What this task involves => Locate the word "Beserta" in the entries below, then gather every line that holds it.

Saved data entries
--
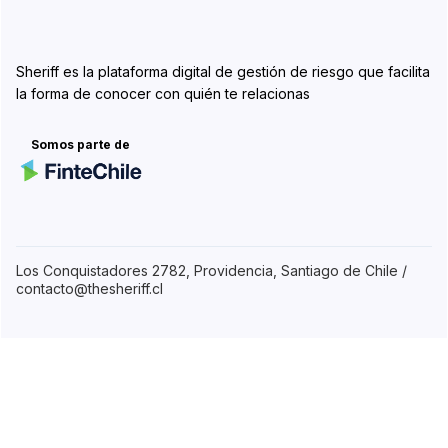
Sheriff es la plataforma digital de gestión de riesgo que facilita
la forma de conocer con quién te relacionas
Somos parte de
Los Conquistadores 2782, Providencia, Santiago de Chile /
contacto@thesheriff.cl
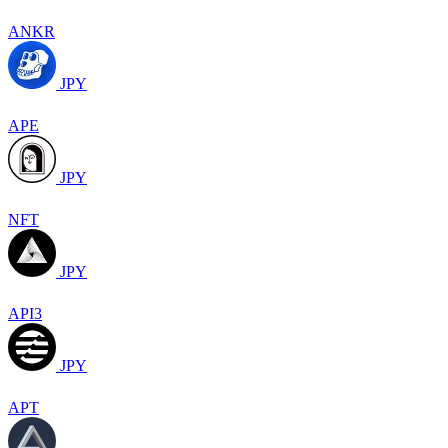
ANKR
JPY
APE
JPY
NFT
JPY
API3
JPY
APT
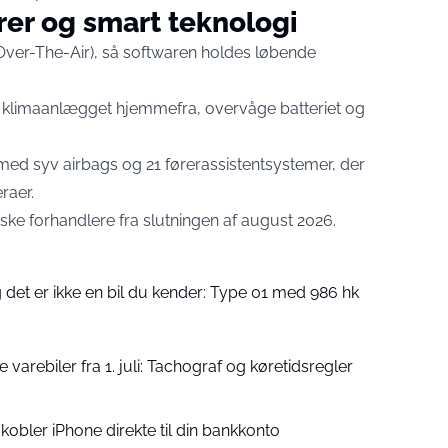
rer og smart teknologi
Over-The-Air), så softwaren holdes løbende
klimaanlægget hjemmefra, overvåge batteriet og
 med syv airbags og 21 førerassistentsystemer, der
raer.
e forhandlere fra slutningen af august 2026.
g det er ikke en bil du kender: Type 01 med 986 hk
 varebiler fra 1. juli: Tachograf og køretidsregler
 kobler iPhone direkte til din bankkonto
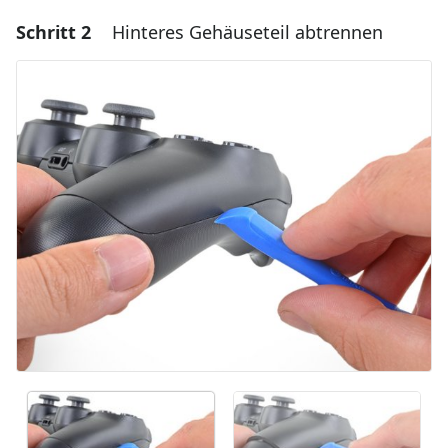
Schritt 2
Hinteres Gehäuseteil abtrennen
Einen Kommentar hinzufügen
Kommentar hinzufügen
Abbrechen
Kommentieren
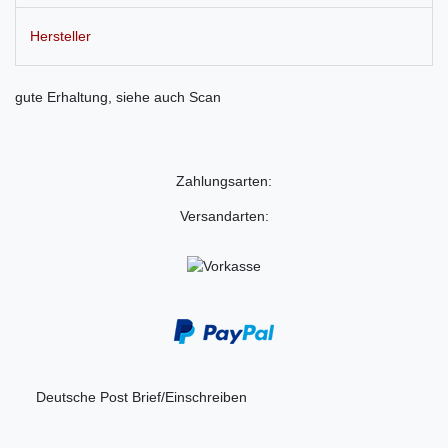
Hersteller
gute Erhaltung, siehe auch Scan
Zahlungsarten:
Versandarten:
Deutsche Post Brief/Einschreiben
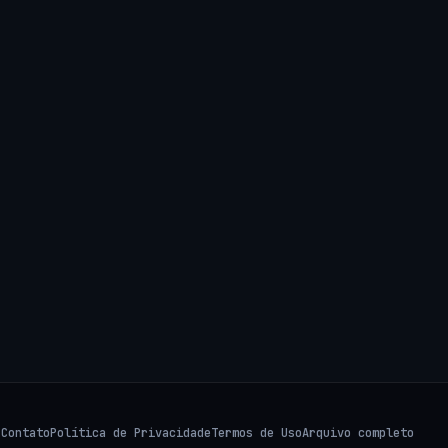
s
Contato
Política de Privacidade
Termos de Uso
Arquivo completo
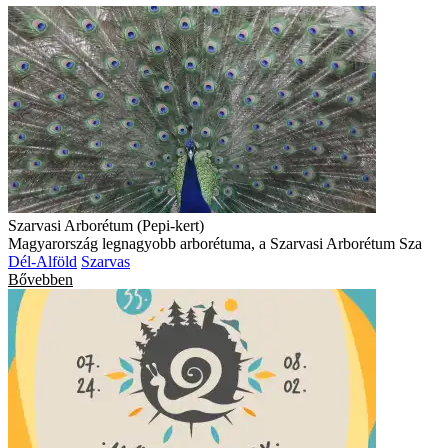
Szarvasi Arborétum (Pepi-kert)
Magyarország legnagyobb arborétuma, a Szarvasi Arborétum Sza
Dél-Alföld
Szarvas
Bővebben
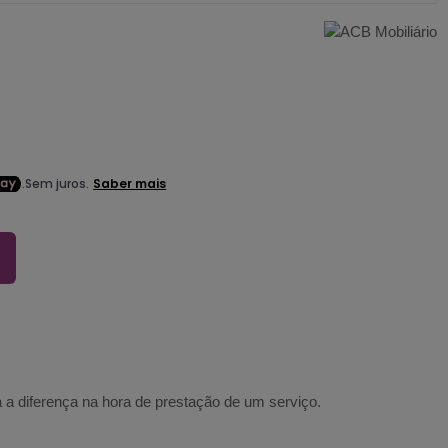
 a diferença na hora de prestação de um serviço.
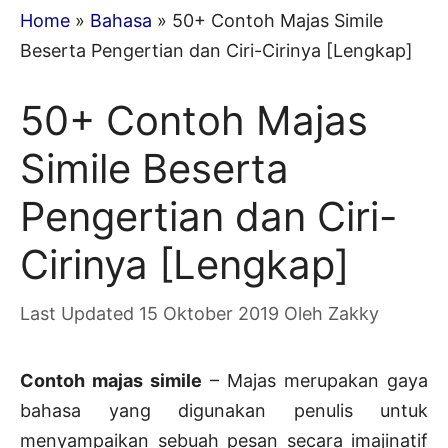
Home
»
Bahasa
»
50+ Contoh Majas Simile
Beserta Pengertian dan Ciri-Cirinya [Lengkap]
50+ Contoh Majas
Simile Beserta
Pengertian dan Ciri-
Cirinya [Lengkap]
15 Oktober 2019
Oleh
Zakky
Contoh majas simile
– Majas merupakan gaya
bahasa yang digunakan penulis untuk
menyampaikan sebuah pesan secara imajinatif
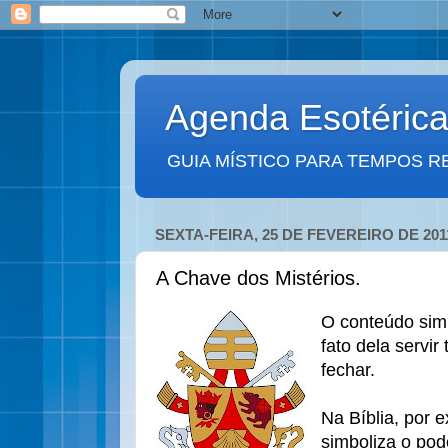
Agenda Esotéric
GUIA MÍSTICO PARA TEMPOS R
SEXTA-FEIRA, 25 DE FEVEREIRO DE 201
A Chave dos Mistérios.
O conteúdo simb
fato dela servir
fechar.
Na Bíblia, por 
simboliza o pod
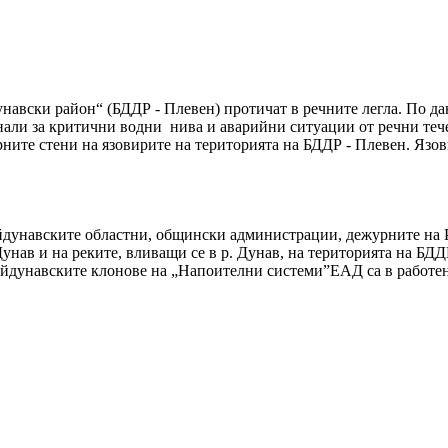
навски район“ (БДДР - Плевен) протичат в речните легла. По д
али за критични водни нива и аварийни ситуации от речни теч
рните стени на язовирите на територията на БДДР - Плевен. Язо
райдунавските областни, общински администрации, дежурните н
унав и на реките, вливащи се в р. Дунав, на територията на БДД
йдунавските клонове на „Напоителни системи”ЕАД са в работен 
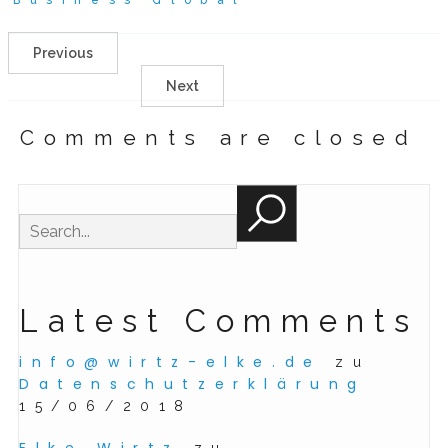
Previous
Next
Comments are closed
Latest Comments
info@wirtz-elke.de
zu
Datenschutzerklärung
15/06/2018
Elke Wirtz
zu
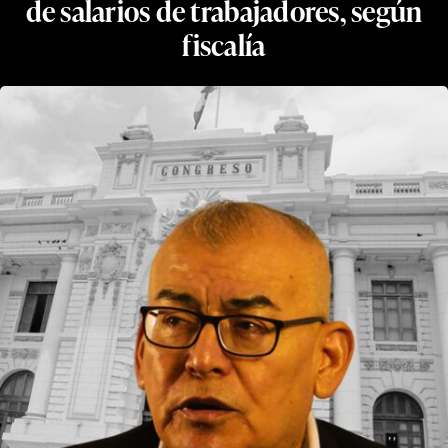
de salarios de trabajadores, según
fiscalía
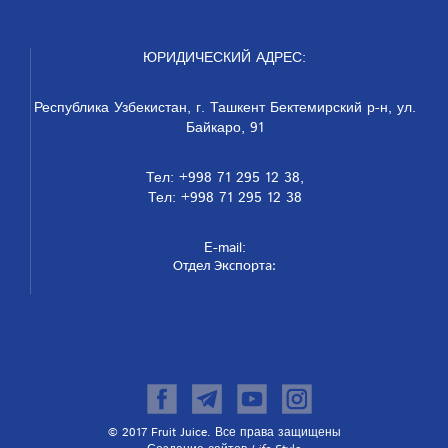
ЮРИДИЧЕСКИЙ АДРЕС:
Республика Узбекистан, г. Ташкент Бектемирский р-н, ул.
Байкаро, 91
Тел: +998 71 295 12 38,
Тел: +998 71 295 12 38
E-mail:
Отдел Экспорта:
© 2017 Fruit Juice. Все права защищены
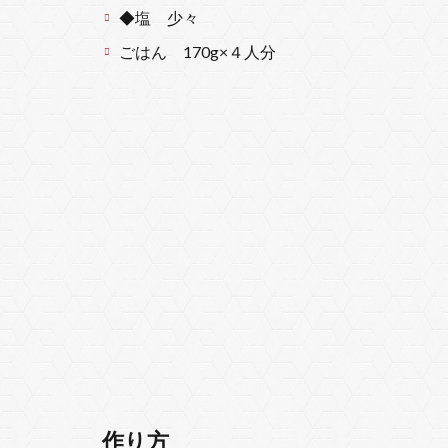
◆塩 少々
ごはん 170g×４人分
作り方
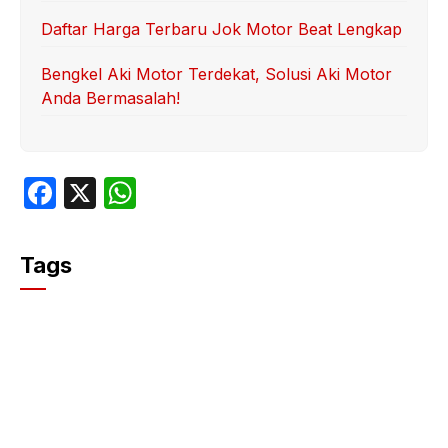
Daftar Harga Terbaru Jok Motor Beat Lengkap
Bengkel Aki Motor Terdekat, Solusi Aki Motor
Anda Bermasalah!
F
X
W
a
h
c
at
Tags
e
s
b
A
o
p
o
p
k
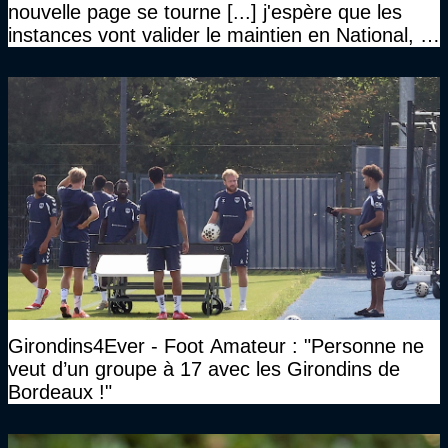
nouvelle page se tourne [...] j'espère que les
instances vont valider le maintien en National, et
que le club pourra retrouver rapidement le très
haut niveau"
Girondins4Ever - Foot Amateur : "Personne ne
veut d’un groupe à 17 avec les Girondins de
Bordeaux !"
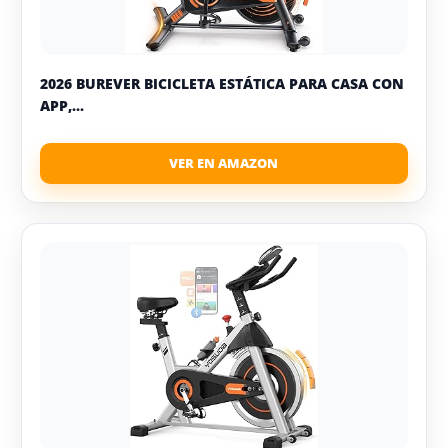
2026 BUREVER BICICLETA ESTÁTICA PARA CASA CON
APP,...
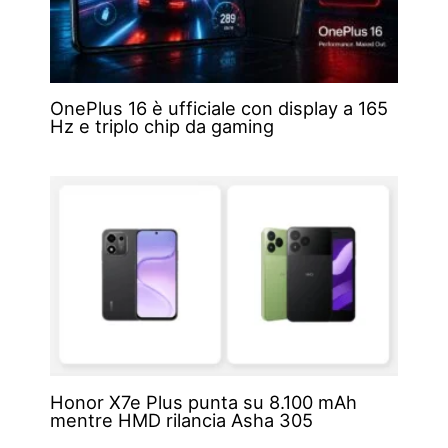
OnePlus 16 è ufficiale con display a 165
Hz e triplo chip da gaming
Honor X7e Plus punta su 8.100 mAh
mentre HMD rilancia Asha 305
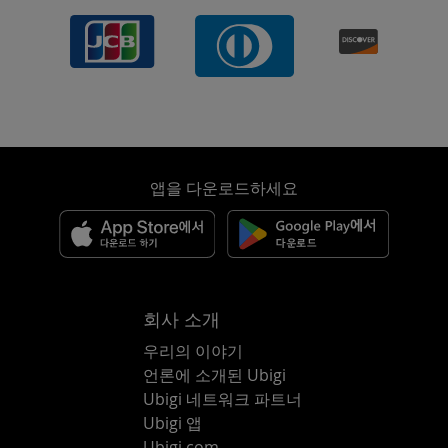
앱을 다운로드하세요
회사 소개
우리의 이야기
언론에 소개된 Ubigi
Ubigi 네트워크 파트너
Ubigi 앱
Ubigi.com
--
Solution for this task =>
Beserta Pengertian dan Ciri-Cirinya [Lengkap]
Simile Beserta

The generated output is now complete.